In Guyana, boxing fans got the fight free compliments of both local cable operators and television. It is just one of the benefits of living in Guyana. We get all these major sporting events free of cost, unlike those who live in the richest countries in the world and have to pay to view these events.
There is, however, a downside to all this freeness. It can bring good material to local viewers but it can also bring a lot of bad stuff such as pornography.
Parents are often derided for not taking measures to prevent their children from watching sexually explicit or highly violent material on television and over the internet. But how successful can parental supervision be exercised when there are cases in which sexually explicit movies are shown during the daytime on local television and when certain internet sites which display sexually explicit material are freely available?
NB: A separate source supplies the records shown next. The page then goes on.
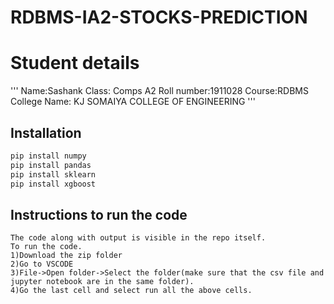 # RDBMS-IA2-STOCKS-PREDICTION
# Student details
'''
Name:Sashank
Class: Comps A2
Roll number:1911028
Course:RDBMS
College Name: KJ SOMAIYA COLLEGE OF ENGINEERING
'''

## Installation


```bash
pip install numpy
pip install pandas
pip install sklearn
pip install xgboost
```

## Instructions to run the code

```
The code along with output is visible in the repo itself.
To run the code.
1)Download the zip folder
2)Go to VSCODE
3)File->Open folder->Select the folder(make sure that the csv file and jupyter notebook are in the same folder).
4)Go the last cell and select run all the above cells.

```

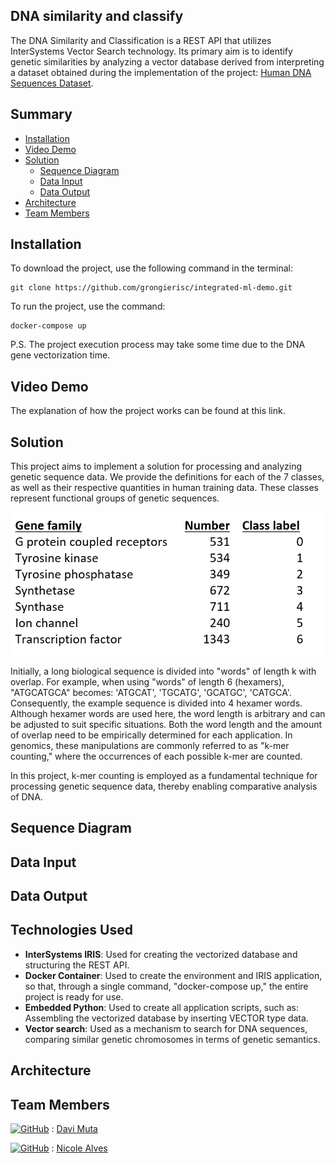 ## DNA similarity and classify
The DNA Similarity and Classification is a REST API that utilizes InterSystems Vector Search technology. Its primary aim is to identify genetic similarities by analyzing a vector database derived from interpreting a dataset obtained during the implementation of the project: [Human DNA Sequences Dataset](https://www.kaggle.com/datasets/sooryaprakash12/human-dna-sequences/data?select=human_data.txt).


## Summary
- [Installation](#installation)
- [Video Demo](#video-demo)
- [Solution](#solution)
  - [Sequence Diagram](#sequence-diagram)
  - [Data Input](#data-input)
  - [Data Output](#data-output)
- [Architecture](#architecture)
- [Team Members](#team-members)


## Installation

To download the project, use the following command in the terminal:
```
git clone https://github.com/grongierisc/integrated-ml-demo.git
```
To run the project, use the command: 
```
docker-compose up
```

P.S. The project execution process may take some time due to the DNA gene vectorization time.

## Video Demo

The explanation of how the project works can be found at this link.

## Solution

This project aims to implement a solution for processing and analyzing genetic sequence data. We provide the definitions for each of the 7 classes, as well as their respective quantities in human training data. These classes represent functional groups of genetic sequences. 

![Exemplo de imagem](/data/_results_.png)

Initially, a long biological sequence is divided into "words" of length k with overlap. For example, when using "words" of length 6 (hexamers), "ATGCATGCA" becomes: 'ATGCAT', 'TGCATG', 'GCATGC', 'CATGCA'. Consequently, the example sequence is divided into 4 hexamer words. Although hexamer words are used here, the word length is arbitrary and can be adjusted to suit specific situations. Both the word length and the amount of overlap need to be empirically determined for each application. In genomics, these manipulations are commonly referred to as "k-mer counting," where the occurrences of each possible k-mer are counted.

In this project, k-mer counting is employed as a fundamental technique for processing genetic sequence data, thereby enabling comparative analysis of DNA.

## Sequence Diagram

## Data Input

## Data Output

## Technologies Used
- **InterSystems IRIS**: 
Used for creating the vectorized database and structuring the REST API.
- **Docker Container**: Used to create the environment and IRIS application, so that, through a single command, "docker-compose up," the entire project is ready for use.
- **Embedded Python**: Used to create all application scripts, such as: Assembling the vectorized database by inserting VECTOR type data.
- **Vector search**: Used as a mechanism to search for DNA sequences, comparing similar genetic chromosomes in terms of genetic semantics.

## Architecture


## Team Members
[![GitHub](https://img.shields.io/badge/GitHub-Davi--Massaru-blue?logo=github)](https://community.intersystems.com/user/davi-massaru-teixeira-muta) : [Davi Muta](https://community.intersystems.com/user/davi-massaru-teixeira-muta)

[![GitHub](https://img.shields.io/badge/GitHub-NisckzAlves-blue?logo=github)](https://github.com/NisckzAlves) : [Nicole Alves](https://community.intersystems.com/user/nicole-raimundo)
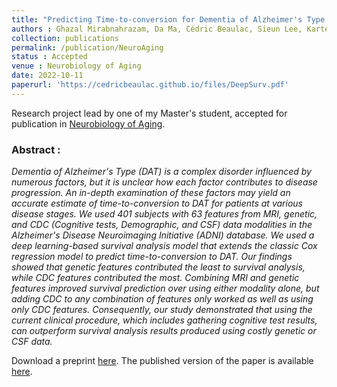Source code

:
 ```yaml
---
title: "Predicting Time-to-conversion for Dementia of Alzheimer's Type using Multi-modal Deep Survival Analysis"
authors : Ghazal Mirabnahrazam, Da Ma, Cédric Beaulac, Sieun Lee, Karteek Popuri, Hyunwoo Lee, Jiguo Cao, James E Galvin, Lei Wang and Mirza Faisal Beg
collection: publications
permalink: /publication/NeuroAging
status : Accepted
venue : Neurobiology of Aging
date: 2022-10-11
paperurl: 'https://cedricbeaulac.github.io/files/DeepSurv.pdf'
---
```


Research project lead by one of my Master's student, accepted for publication in [Neurobiology of Aging](https://www.sciencedirect.com/journal/neurobiology-of-aging).

### Abstract :

*Dementia of Alzheimer's Type (DAT) is a complex disorder influenced by numerous factors, but it is unclear how each factor contributes to disease progression. An in-depth examination of these factors may yield an accurate estimate of time-to-conversion to DAT for patients at various disease stages. We used 401 subjects with 63 features from MRI, genetic, and CDC (Cognitive tests, Demographic, and CSF) data modalities in the Alzheimer's Disease Neuroimaging Initiative (ADNI) database. We used a deep learning-based survival analysis model that extends the classic Cox regression model to predict time-to-conversion to DAT. Our findings showed that genetic features contributed the least to survival analysis, while CDC features contributed the most. Combining MRI and genetic features improved survival prediction over using either modality alone, but adding CDC to any combination of features only worked as well as using only CDC features. Consequently, our study demonstrated that using the current clinical procedure, which includes gathering cognitive test results, can outperform survival analysis results produced using costly genetic or CSF data.*

Download a preprint [here](https://cedricbeaulac.github.io/files/DeepSurv.pdf). The published version of the paper is available [here](https://doi.org/10.1016/j.neurobiolaging.2022.10.005).



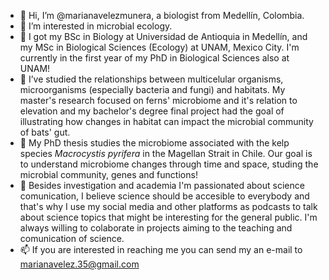 - 👋 Hi, I’m @marianavelezmunera, a biologist from Medellín, Colombia. 
- 🦠 I’m interested in microbial ecology. 
- 🌿 I got my BSc in Biology at Universidad de Antioquia in Medellín, and my MSc in Biological Sciences (Ecology) at UNAM, Mexico City. I'm currently in the first year of my PhD in Biological Sciences also at UNAM!
- 🦇 I’ve studied the relationships between multicelular organisms, microorganisms (especially bacteria and fungi) and habitats. My master's research focused on ferns' microbiome and it's relation to elevation and my bachelor's degree final project had the goal of illustrating how changes in habitat can impact the microbial community of bats' gut.
- 🌊 My PhD thesis studies the microbiome associated with the kelp species _Macrocystis pyrifera_ in the Magellan Strait in Chile. Our goal is to understand microbiome changes through time and space, studing the microbial community, genes and functions!
- 💞️ Besides investigation and academia I'm passionated about science comunication, I believe science should be accesible to everybody and that's why I use my social media and other platforms as podcasts to talk about science topics that might be interesting for the general public. I'm always willing to colaborate in projects aiming to the teaching and comunication of science.
- 📫 If you are interested in reaching me you can send my an e-mail to marianavelez.35@gmail.com 
<!---
marianavelezmunera/marianavelezmunera is a ✨ special ✨ repository because its `README.md` (this file) appears on your GitHub profile.
You can click the Preview link to take a look at your changes.
--->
Children are now receiving their first lessons in sexual education not at home nor in school but on the internet and on the streets. There are internet sites which can be accessed without inhibitions in Guyana by any person of any age.
When the PPP/C first came to power in October 1992, the internet companies operating in Guyana had installed a special firewall that prevented their clients from accessing certain material that was deemed offensive to morals.
The PPP/C decided to pull down the firewall because in their estimation it represented a restriction on freedom of information. They seemed to have overlooked the fact that freedoms are not absolute and there are always restrictions on morally offensive content.
Today, with the firewalls down, all manner of sexually explicit content can be seen online. But access can still be restricted through configuring individual firewalls for users, which is what many parents do.
The problem, however, is twofold. Firstly, not many parents actually know how to block offensive material by configuring their individual firewalls. Secondly, pornographic tapes are widely and openly sold in public in Guyana; they are even available in video stores.
Outside of religious and moral considerations, there is a need for local agitation to bring order to what takes place in Guyana regarding the sale of sexually explicit material.
Teenagers are especially at a high risk and vulnerable to the influences of pornography. They are at a stage of their lives where their body and their moral values are sending conflicting signals to their brain and therefore there is a need for them to understand their hormones and the effects this is having on their bodies. This understanding is the best form of sex education that can be made available in homes and in schools.
But this is not happening because most teenagers, compliments of pornography and the internet, now receive their sexual education outside of the home and outside of the classrooms.
The results are going to be tragic because the material that is online and in the streets do not teach sexual respect; they promote sexual rage, sexual promiscuity and sexual perversion.